Je le regardai, étonné. Il était fort sérieux et avait un air pensif. À peine avais-je prononcé ce nom stupide tel qu’il m’était venu à l’idée, que l’homme s’en était accommodé et faisait semblant de l’avoir déjà entendu. Cependant, il posa son paquet sur le banc, et je sentis toute ma curiosité trembler dans mes nerfs. Je notai qu’il y avait quelques taches grasses sur le journal.
« Il n’est pas marin, votre propriétaire ? » demanda l’homme, et il n’y avait pas trace d’ironie réprimée dans sa voix. « Je crois me rappeler qu’il était marin ? »
« Marin ? Excusez-moi, ce doit être son frère que vous connaissez. Celui dont je parle est J. A. Happolati, courtier. »
Je croyais que cela l’achèverait. Mais l’homme admettait volontiers tout. J’aurais inventé un nom comme Barabas Rosenknopsen que cela n’aurait pas éveillé ses soupçons.
« C’est censé être un homme habile, à ce que j’ai entendu dire », dit-il, pour sonder le terrain.
« Oh ! un fameux roublard, répondis-je, une bonne tête pour les affaires, courtier de n’importe quoi, des airelles en Chine, des plumes et du duvet de Russie, des peaux, de la pâte de bois, de l’encre… »
« Héhé ! c’est formidable ! » coupa le vieillard, extrêmement ragaillardi.
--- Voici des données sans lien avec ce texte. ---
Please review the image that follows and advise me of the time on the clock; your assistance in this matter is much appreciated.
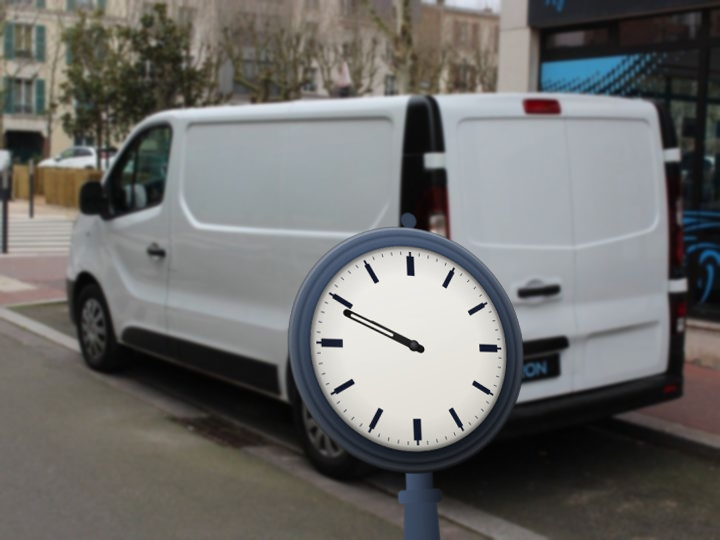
9:49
Ça commençait à devenir intéressant. Je n’étais plus maître de la situation, les mensonges surgissaient dans ma tête, l’un après l’autre. Je me rassis, oubliai le journal, les documents extraordinaires, je fus rempli d’ardeur et coupai la parole à l’autre. La crédulité de ce petit nain me rendait téméraire, je voulais l’enivrer, sans ménagements, de mensonges, le mettre en déroute dans les grandes largeurs et l’amener à se taire d’ébahissement.
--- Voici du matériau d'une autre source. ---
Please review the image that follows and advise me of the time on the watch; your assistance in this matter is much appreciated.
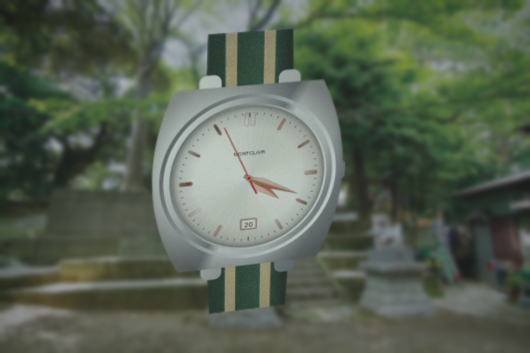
4:18:56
Est-ce qu’il avait entendu parler du livre de cantiques électrique que Happolati avait inventé ?
Quoi, élec…
Avec des lettres électriques capables de briller dans l’obscurité ! Une entreprise absolument grandiose, des millions de couronnes en mouvement, des fonderies et des imprimeries en pleine activité, des masses de mécaniciens à appointements fixes, j’avais entendu dire sept cents hommes.
« Hé ! est-ce que ce n’est pas ce que je dis ! » dit doucement l’homme. Il n’en dit pas davantage ; il croyait ce que je racontais, mot pour mot, mais ne restait tout de même pas bouche bée. J’en fus un tout petit peu désappointé, je m’étais attendu à le voir égaré par mes trouvailles.
J’inventai encore quelques mensonges fous, au petit bonheur, je laissai entendre que Happolati avait été ministre pendant neuf ans, en Perse. Vous n’avez peut-être pas la moindre idée de ce que c’est que d’être ministre en Perse ? demandai-je. C’est plus que d’être roi ici, ou c’est à peu près comme être sultan, si tant est qu’il sût ce que c’était, sultan. Mais Happolati s’en était tiré, jamais coincé. Et je parlai d’Ulayali, sa fille, une fée, une princesse, qui avait trois cents serves et couchait sur un lit de roses jaunes. C’était la plus belle créature que j’eusse vue, jamais, pardieu, je n’avais, de ma vie, fait l’expérience d’un pareil spectacle !
« Ah bon ! elle était tellement belle ? » déclara le vieux, l’air absent, les yeux fixés au sol.
Belle ? Elle était ravissante, elle avait un charme du diable ! Des yeux comme de la soie grège, des bras d’ambre ! Un seul regard d’elle vous enjôlait comme un baiser et lorsqu’elle m’appelait, sa voix fusait en moi comme un filet de vin jusque tout à l’intérieur du phosphore de mon âme. Et pourquoi ne serait-elle pas charmante à ce point ? La prenait-il pour un garçon de bureau ou pour quelque chose du genre sapeur-pompier ? C’était tout simplement une splendeur du ciel, je vous dirai, un conte de fées.
« Mais oui, mais oui ! » dit l’homme, un peu décontenancé.
Son calme m’excédait. Le son de ma propre voix m’avait excité et je parlais tout à fait sérieusement. Les documents d’archives volés, le traité avec une puissance étrangère n’occupaient plus mes pensées ; le petit paquet plat gisait là, sur le banc, entre nous, et je n’avais plus la moindre envie de l’examiner et de voir ce qu’il contenait.